By Noreen Kompanik in San Diego, CA
One of the “perks” of being a travel writer is access to experiences. This access comes with the job because, in order to write about a destination, we have to experience it.
Last year, I was privileged to be invited on 26 individual and group press trips, both national and international. Among the destinations were the Dominican Republic, Turks and Caicos, Europe, Hawaii, plus several California coastal communities and wine regions.
I was hosted by five-star resorts and wined and dined by top restaurants and wineries. I sailed, kayaked, paraglided, rafted, and even got to see The Rolling Stones in concert in their final world tour from a luxury box at the historic Pasadena Rose Bowl.
My calendar for 2020 had already begun filling up with familiarization (FAM) trips, and before the COVID-19 pandemic hit, I’d already managed to land four press trips and turned down others because of scheduling conflicts. More trips were on the books to Mexico’s Riviera Maya and Belize, but were canceled due to the pandemic.
There’s no doubt within our travel writing community that we will all travel again. Destination reps all agree, however, that we’ll likely see some changes with future hosted trips. These will include smaller groups, a more stringent selection process, and more regionally based FAMs. Some reps are already starting to throw out “feelers” to see which writers are interested in their destinations.

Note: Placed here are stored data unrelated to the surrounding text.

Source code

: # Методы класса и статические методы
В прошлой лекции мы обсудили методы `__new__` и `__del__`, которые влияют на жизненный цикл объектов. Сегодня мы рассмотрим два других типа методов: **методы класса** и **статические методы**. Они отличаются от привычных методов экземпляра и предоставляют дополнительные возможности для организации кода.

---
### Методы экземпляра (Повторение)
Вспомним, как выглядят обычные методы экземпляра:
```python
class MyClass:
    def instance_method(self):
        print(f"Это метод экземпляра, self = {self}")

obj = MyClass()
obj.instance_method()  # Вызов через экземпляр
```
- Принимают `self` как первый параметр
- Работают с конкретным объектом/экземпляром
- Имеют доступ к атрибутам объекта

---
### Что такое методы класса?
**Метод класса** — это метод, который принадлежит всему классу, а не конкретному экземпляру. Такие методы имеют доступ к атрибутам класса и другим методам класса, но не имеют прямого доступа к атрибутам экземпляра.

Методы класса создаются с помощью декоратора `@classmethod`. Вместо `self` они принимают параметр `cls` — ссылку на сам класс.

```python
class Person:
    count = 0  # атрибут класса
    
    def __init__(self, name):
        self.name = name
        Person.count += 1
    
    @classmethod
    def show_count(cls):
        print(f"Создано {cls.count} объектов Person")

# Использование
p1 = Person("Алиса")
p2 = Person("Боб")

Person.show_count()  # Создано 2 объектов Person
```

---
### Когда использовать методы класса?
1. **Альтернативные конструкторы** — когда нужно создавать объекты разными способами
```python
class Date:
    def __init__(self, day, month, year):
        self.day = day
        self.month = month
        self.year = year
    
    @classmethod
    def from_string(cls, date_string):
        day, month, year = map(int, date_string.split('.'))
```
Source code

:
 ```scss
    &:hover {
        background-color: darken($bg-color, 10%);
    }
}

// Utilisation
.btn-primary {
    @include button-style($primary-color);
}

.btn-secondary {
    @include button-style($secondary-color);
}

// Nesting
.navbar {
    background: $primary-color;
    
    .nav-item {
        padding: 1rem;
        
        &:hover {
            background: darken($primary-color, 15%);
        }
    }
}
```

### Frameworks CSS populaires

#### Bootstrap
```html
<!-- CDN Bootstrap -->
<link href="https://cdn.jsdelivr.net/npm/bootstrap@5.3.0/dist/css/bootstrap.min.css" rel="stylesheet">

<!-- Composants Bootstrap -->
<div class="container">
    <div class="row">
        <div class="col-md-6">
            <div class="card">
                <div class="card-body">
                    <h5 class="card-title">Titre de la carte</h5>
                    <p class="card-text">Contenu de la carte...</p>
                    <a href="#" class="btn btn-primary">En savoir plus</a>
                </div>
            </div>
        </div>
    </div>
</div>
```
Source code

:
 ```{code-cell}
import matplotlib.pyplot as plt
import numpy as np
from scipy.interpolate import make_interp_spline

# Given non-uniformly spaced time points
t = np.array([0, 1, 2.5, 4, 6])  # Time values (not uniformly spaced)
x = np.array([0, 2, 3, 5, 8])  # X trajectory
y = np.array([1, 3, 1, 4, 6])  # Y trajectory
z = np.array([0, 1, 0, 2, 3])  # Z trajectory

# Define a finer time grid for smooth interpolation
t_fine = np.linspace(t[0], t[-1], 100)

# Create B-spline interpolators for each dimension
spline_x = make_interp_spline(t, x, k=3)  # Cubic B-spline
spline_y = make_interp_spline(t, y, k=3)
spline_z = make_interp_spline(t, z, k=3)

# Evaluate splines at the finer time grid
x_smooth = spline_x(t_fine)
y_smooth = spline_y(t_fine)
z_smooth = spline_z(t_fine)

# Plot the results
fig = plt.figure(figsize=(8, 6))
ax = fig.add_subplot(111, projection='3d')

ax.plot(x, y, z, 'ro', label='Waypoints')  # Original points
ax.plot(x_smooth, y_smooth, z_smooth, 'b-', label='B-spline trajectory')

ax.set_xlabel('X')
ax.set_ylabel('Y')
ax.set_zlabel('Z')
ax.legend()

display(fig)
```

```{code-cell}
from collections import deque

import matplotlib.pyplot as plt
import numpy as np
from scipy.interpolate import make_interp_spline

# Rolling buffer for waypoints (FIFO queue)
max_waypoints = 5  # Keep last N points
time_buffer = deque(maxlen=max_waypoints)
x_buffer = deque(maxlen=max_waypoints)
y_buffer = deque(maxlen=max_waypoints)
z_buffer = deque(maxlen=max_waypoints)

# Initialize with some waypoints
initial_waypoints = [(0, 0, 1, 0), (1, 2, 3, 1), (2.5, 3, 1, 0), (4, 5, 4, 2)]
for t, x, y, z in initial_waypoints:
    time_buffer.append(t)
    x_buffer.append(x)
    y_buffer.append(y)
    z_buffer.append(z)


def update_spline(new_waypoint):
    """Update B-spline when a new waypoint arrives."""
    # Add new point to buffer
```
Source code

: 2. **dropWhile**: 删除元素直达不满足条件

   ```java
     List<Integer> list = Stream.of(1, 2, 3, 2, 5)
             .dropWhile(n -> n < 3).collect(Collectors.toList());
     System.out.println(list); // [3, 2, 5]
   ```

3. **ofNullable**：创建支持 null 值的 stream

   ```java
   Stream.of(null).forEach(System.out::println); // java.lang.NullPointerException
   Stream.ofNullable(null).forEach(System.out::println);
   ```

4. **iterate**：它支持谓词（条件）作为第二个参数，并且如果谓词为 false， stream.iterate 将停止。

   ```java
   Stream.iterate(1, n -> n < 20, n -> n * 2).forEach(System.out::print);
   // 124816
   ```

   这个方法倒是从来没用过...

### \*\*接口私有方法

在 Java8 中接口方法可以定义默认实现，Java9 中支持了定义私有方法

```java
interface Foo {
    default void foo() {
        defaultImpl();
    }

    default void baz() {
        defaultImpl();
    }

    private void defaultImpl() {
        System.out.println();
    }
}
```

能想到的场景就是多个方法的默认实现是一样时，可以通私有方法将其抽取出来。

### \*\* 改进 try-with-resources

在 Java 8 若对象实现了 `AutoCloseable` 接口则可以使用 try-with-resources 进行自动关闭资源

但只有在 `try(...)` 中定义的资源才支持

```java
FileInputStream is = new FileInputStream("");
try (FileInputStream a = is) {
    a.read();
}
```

Here are five ways writers can position themselves to be more attractive to tourism boards when travel returns.
1. Have a strong social media presence.
Every travel writer needs to be using social media. Facebook, Instagram, Pinterest, and Twitter are the most popular platforms.
PR colleagues say the new change is that rather than looking for writers with huge followings, they are seeking those who have a solid number of followers with continuous engagement.
2. If you can’t write for a top publication…write for multiple outlets.
I guarantee that tourism boards covet freelancers who write for Forbes, AFAR, Conde Nast Traveler, and Travel + Leisure. But not all writers can immediately break into these top magazines.
I know mentioning that I write for Travel Pulse with its 4.5 million followers will likely get me the red-carpet treatment. But even before I began to write for them on a regular basis, I landed press trips by writing for multiple outlets.
Destinations are multifaceted. We can write about a luxury resort or a treehouse villa. Then there’s the food angle—wine, beer, history, culture, coffee, adventure, and others. Don’t limit yourself to just one topic or outlet. “The more, the merrier” works very well with destinations hosting writers.
3. Get an editorial assignment.
Though not all destinations require an assignment letter from an editor or verbal approval, if you have one, it’s a definite plus. This comes when you’ve established a relationship with an editor or—if it’s a publication you haven’t worked with before—your pitch stands out from the rest.
If destinations are spending hundreds to thousands of dollars to bring you to their region, they’ll want you to guarantee them a story.
4. Provide the correct writing samples.
Most tourism reps I’ve worked with ask for examples of previous stories. There are several reasons for this. First, they want to see that you’ve been published and they want to look at your writing style. Secondly, they want to read over your stories about other places you’ve visited.
A good trick is that when requesting a hosted stay at a resort or a particular place, share relevant clips. If you’re applying for a FAM to a California coastal destination for example, it’s best to include other coastal beach towns you’ve written about. The same goes for wine regions, eco-tourism destinations, or wellness retreats.
5. Be crystal-clear in your request.
Let’s say you are interested in writing a story about New Orleans. You’ve identified your story angles and the publications you believe would be a good fit. You may have even landed an assignment or two.
When contacting the tourism board, it’s important to be specific on what you’re requesting. If your piece for example is “destination-focused” you may need a two-night stay in a historic hotel, meals, tours, and activities to cover your story angle of where to stay, play, and dine.
The more organized you come across and the clearer you are with your request, the better the chances the rep will be able to accommodate you. It’s also good to keep in mind that most destinations will not host writers during their most popular tourist seasons.
Remember that we will travel again, and destinations will once again welcome writers. Bottom line is they need us to tell their stories. Meanwhile, there’s no better time to train, sharpen your skills, and make preparations to explore the magnificent world we live in. When things open up, you can hit the deck running.